Copy out the lines of the records below word for word, everything from the line that contains "pose: elev=0.7 azim=93.8 roll=350.1 dist=1.35" down to the line that contains "Dot at: (224, 278)", with both of those lines included.

════════

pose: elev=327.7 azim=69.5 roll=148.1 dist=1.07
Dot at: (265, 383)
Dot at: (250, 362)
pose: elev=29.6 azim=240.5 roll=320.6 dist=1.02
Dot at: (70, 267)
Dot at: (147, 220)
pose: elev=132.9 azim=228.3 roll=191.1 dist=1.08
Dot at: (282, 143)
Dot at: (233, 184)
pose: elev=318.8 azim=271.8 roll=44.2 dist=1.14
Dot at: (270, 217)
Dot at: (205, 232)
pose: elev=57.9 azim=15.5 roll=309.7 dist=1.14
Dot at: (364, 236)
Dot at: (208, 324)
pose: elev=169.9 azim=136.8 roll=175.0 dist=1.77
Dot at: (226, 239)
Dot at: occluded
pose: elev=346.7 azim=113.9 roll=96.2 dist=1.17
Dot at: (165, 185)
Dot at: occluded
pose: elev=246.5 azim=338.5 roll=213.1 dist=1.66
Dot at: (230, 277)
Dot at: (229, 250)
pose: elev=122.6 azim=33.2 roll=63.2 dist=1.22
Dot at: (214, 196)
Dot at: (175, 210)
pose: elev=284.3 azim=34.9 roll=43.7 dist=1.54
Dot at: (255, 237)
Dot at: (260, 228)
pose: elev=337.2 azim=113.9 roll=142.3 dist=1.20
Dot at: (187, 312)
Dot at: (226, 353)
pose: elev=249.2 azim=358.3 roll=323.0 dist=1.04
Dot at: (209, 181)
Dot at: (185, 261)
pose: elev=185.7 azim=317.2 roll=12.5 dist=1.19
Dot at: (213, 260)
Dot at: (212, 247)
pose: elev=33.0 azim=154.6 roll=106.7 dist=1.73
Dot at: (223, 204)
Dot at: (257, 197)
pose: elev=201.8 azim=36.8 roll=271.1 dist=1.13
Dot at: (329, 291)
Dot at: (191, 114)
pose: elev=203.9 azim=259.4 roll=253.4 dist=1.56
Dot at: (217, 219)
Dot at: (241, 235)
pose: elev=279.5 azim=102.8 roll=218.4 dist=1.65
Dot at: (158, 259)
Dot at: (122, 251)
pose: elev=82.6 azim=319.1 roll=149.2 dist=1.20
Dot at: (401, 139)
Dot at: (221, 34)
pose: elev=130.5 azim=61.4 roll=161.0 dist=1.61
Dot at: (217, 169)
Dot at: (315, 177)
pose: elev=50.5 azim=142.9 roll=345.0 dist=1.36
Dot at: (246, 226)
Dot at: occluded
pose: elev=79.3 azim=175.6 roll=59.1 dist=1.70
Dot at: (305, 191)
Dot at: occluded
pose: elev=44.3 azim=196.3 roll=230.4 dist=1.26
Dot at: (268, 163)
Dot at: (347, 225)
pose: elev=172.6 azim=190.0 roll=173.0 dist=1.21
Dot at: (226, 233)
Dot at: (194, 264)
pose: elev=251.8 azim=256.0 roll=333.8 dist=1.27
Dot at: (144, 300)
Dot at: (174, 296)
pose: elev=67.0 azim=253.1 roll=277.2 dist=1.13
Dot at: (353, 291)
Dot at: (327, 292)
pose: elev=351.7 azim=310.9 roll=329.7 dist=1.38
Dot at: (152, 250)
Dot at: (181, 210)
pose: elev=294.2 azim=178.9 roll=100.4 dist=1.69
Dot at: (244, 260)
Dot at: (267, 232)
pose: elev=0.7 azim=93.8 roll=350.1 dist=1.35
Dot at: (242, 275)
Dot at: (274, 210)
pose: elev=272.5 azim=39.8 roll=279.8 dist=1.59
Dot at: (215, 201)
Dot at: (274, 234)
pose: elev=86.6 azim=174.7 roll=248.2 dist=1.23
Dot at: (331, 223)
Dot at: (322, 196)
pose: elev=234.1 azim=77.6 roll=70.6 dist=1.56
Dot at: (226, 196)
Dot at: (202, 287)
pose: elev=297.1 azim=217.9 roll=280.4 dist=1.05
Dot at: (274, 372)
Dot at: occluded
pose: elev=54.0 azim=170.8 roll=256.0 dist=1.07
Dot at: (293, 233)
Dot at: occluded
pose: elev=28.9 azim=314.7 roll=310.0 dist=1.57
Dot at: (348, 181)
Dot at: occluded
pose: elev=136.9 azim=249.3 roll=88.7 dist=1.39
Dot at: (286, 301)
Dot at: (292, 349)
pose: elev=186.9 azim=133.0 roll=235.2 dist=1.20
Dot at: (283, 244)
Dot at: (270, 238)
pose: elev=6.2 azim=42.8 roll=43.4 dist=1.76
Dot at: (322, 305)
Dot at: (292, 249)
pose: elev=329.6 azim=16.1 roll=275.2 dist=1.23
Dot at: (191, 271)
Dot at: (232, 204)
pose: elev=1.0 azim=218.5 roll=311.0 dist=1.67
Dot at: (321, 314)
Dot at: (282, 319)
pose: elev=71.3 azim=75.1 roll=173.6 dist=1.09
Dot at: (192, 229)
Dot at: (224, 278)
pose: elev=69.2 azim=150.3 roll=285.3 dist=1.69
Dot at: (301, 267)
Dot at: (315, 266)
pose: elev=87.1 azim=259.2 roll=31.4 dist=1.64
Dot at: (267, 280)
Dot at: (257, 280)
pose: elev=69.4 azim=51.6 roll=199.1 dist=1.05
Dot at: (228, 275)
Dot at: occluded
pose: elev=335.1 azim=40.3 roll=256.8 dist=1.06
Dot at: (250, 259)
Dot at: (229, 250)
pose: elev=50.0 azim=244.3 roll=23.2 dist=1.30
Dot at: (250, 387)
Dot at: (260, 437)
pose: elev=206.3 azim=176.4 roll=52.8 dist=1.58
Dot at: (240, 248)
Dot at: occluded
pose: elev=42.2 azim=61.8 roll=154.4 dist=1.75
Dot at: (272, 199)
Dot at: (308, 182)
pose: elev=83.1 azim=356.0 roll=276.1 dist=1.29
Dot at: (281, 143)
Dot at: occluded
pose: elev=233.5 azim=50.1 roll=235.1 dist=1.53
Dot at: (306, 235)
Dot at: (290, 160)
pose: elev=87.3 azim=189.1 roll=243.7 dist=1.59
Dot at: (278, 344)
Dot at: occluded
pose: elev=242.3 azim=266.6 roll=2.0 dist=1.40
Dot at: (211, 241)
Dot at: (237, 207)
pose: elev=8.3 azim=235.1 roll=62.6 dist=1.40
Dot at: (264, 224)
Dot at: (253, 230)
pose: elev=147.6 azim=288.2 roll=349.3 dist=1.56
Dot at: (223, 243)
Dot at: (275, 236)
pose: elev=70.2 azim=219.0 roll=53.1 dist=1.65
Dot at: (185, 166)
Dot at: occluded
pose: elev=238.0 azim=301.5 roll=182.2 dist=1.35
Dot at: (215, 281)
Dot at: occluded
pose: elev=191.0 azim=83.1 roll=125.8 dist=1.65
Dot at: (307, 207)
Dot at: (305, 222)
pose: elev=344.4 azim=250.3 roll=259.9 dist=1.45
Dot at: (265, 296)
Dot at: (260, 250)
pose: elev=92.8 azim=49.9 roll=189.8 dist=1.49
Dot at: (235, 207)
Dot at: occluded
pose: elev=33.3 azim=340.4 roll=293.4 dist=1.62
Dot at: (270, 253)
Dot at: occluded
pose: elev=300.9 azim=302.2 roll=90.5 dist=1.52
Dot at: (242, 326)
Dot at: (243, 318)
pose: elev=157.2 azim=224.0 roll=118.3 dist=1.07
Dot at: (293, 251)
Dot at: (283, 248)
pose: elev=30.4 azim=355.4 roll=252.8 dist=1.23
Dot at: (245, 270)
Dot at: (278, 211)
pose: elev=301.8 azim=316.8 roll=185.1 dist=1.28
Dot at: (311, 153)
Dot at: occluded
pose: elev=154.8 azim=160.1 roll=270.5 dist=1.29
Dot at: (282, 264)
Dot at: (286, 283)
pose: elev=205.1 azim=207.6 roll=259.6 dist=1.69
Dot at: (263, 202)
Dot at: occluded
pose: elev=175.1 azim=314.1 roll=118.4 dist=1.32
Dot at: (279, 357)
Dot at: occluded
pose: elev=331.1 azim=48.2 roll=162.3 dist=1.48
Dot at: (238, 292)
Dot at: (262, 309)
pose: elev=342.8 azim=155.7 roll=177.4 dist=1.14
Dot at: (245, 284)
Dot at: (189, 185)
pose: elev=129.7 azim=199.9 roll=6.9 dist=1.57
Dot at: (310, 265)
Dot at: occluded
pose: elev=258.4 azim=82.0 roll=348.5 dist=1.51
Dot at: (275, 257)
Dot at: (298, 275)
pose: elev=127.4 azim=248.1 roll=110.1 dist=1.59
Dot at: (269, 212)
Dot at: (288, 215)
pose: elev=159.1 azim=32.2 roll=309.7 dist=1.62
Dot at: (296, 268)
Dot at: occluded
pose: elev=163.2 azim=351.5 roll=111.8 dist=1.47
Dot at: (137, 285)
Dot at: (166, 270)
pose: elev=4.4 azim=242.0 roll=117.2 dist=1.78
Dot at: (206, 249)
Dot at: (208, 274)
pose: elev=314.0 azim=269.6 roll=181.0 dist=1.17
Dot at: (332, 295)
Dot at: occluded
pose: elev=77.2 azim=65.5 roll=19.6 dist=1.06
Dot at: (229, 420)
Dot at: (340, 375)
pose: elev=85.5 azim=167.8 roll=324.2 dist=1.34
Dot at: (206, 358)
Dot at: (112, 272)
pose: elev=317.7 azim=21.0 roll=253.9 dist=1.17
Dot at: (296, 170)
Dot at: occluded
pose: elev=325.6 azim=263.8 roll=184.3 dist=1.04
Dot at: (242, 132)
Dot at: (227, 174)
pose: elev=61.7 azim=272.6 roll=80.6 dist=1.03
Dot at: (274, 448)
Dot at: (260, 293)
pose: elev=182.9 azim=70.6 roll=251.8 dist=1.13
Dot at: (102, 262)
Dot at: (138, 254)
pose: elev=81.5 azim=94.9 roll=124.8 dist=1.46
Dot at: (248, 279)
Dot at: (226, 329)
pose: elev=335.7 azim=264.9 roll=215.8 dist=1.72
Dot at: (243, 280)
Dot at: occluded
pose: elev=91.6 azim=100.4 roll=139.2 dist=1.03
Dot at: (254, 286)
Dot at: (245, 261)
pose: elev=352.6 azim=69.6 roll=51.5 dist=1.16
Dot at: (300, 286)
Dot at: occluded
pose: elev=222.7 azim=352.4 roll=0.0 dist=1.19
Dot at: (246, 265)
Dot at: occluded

════════

- [Task output]
pose: elev=0.7 azim=93.8 roll=350.1 dist=1.35
Dot at: (242, 275)
Dot at: (274, 210)
pose: elev=272.5 azim=39.8 roll=279.8 dist=1.59
Dot at: (215, 201)
Dot at: (274, 234)
pose: elev=86.6 azim=174.7 roll=248.2 dist=1.23
Dot at: (331, 223)
Dot at: (322, 196)
pose: elev=234.1 azim=77.6 roll=70.6 dist=1.56
Dot at: (226, 196)
Dot at: (202, 287)
pose: elev=297.1 azim=217.9 roll=280.4 dist=1.05
Dot at: (274, 372)
Dot at: occluded
pose: elev=54.0 azim=170.8 roll=256.0 dist=1.07
Dot at: (293, 233)
Dot at: occluded
pose: elev=28.9 azim=314.7 roll=310.0 dist=1.57
Dot at: (348, 181)
Dot at: occluded
pose: elev=136.9 azim=249.3 roll=88.7 dist=1.39
Dot at: (286, 301)
Dot at: (292, 349)
pose: elev=186.9 azim=133.0 roll=235.2 dist=1.20
Dot at: (283, 244)
Dot at: (270, 238)
pose: elev=6.2 azim=42.8 roll=43.4 dist=1.76
Dot at: (322, 305)
Dot at: (292, 249)
pose: elev=329.6 azim=16.1 roll=275.2 dist=1.23
Dot at: (191, 271)
Dot at: (232, 204)
pose: elev=1.0 azim=218.5 roll=311.0 dist=1.67
Dot at: (321, 314)
Dot at: (282, 319)
pose: elev=71.3 azim=75.1 roll=173.6 dist=1.09
Dot at: (192, 229)
Dot at: (224, 278)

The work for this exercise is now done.